• _THE PROBLEM_: What you return should match the material below line for line, except that no image appears in it.

• _DATA BLOCK_:
= Beginning of Section =

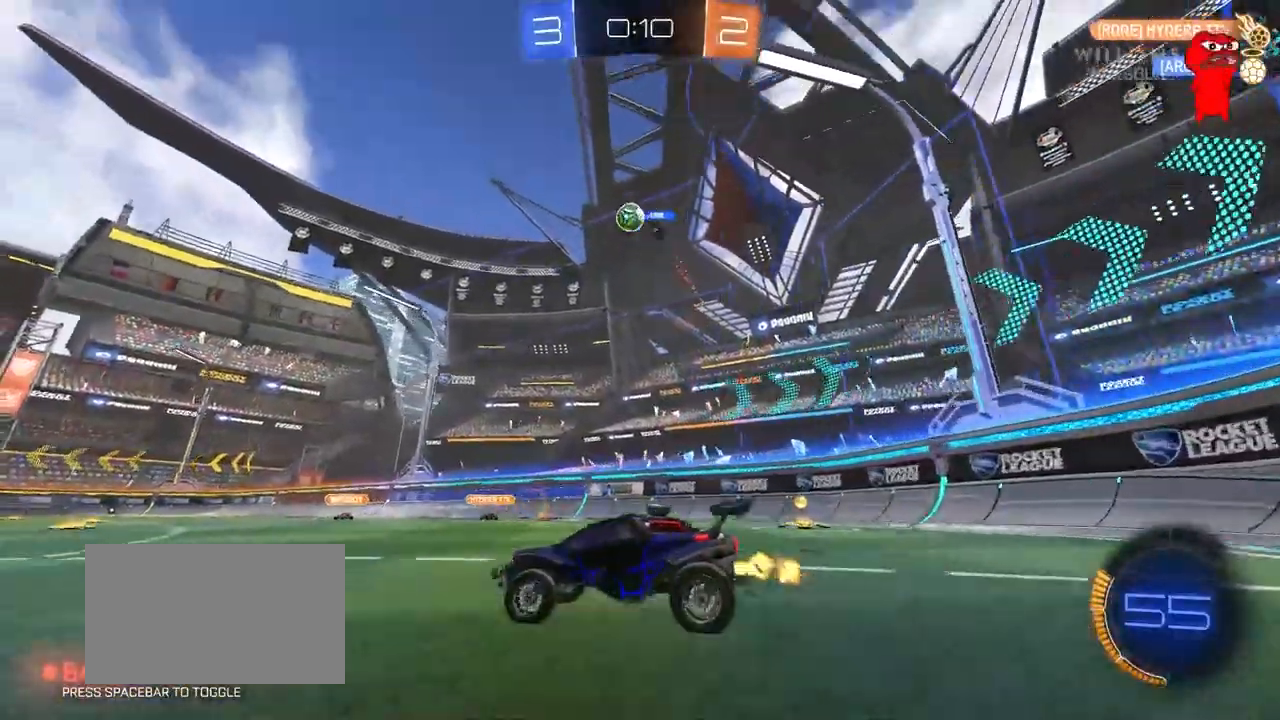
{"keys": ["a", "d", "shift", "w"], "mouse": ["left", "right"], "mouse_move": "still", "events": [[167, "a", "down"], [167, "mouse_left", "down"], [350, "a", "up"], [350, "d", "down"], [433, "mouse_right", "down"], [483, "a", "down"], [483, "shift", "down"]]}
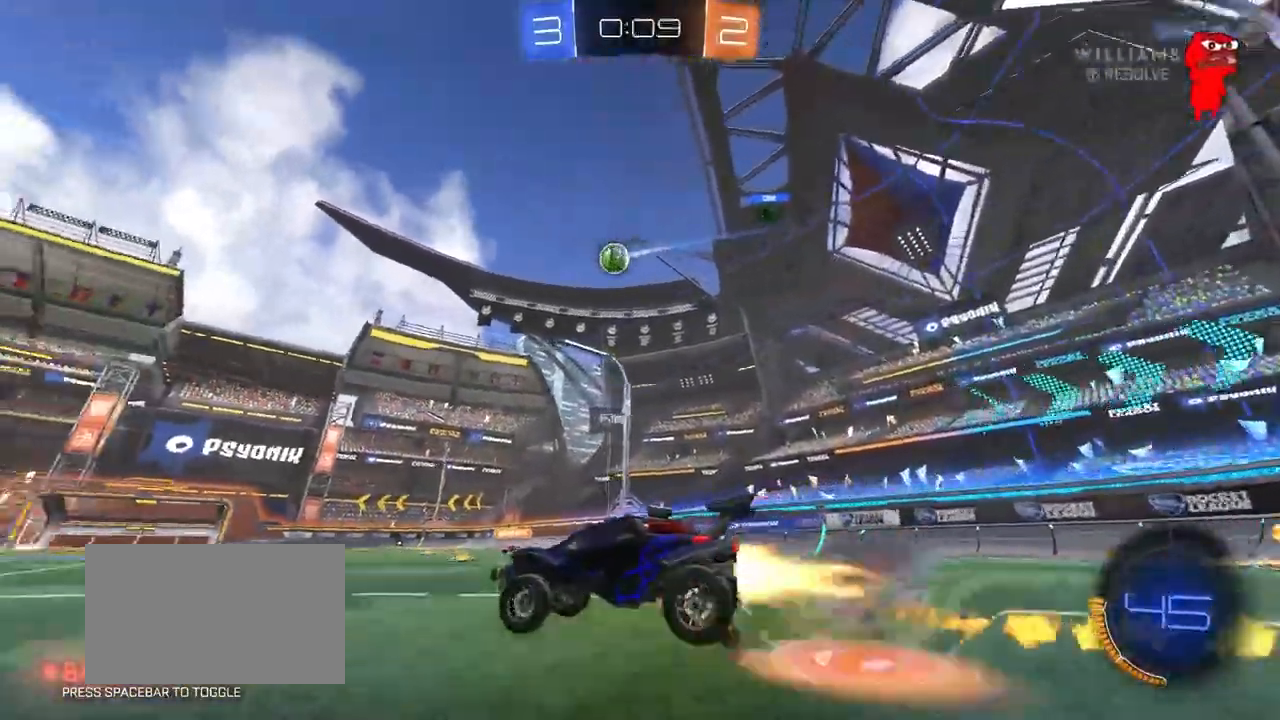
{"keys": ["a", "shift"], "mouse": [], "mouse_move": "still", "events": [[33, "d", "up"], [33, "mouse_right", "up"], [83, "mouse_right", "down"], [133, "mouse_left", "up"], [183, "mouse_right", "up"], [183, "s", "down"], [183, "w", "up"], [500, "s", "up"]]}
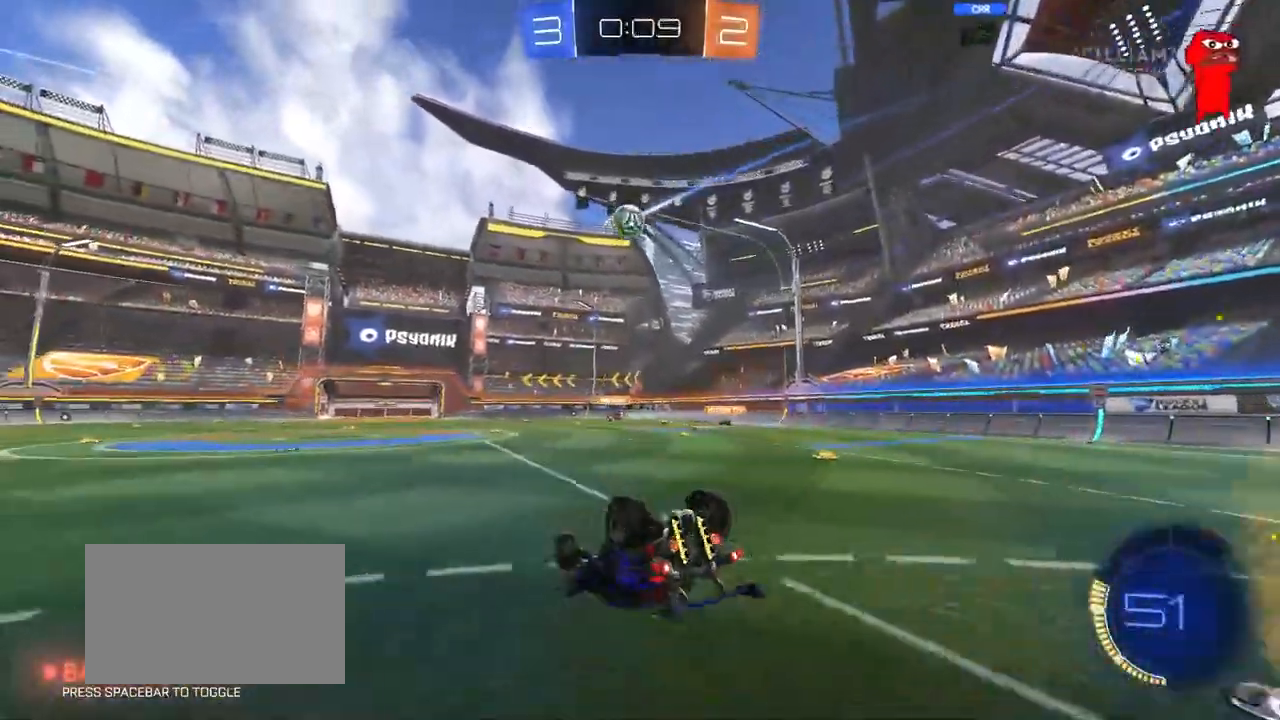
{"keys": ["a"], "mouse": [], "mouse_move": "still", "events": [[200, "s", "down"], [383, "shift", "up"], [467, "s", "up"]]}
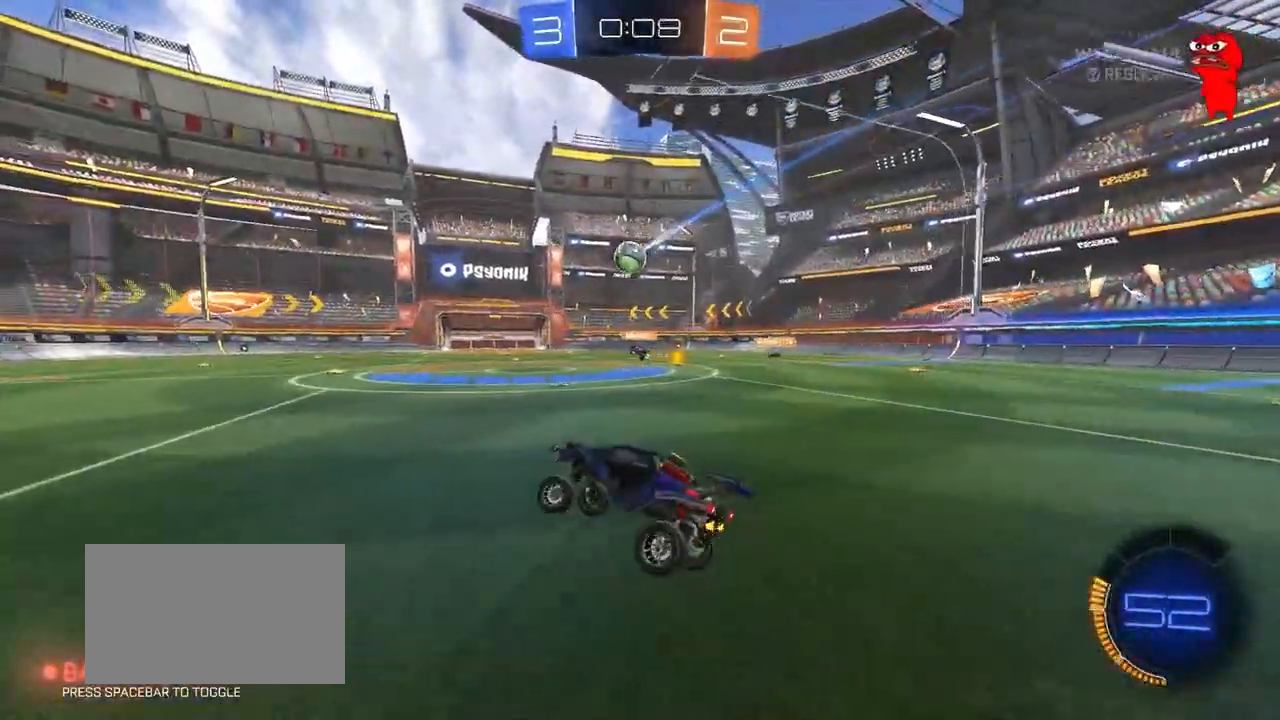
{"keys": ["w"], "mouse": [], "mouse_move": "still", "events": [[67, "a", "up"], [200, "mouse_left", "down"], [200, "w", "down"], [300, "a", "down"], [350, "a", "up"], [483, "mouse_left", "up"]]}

= End of Section =

• _TASK SOLUTION_:
{"keys": ["a", "d", "shift", "w"], "mouse": ["left", "right"], "mouse_move": "still", "events": [[167, "a", "down"], [167, "mouse_left", "down"], [350, "a", "up"], [350, "d", "down"], [433, "mouse_right", "down"], [483, "a", "down"], [483, "shift", "down"]]}
{"keys": ["a", "shift"], "mouse": [], "mouse_move": "still", "events": [[33, "d", "up"], [33, "mouse_right", "up"], [83, "mouse_right", "down"], [133, "mouse_left", "up"], [183, "mouse_right", "up"], [183, "s", "down"], [183, "w", "up"], [500, "s", "up"]]}
{"keys": ["a"], "mouse": [], "mouse_move": "still", "events": [[200, "s", "down"], [383, "shift", "up"], [467, "s", "up"]]}
{"keys": ["w"], "mouse": [], "mouse_move": "still", "events": [[67, "a", "up"], [200, "mouse_left", "down"], [200, "w", "down"], [300, "a", "down"], [350, "a", "up"], [483, "mouse_left", "up"]]}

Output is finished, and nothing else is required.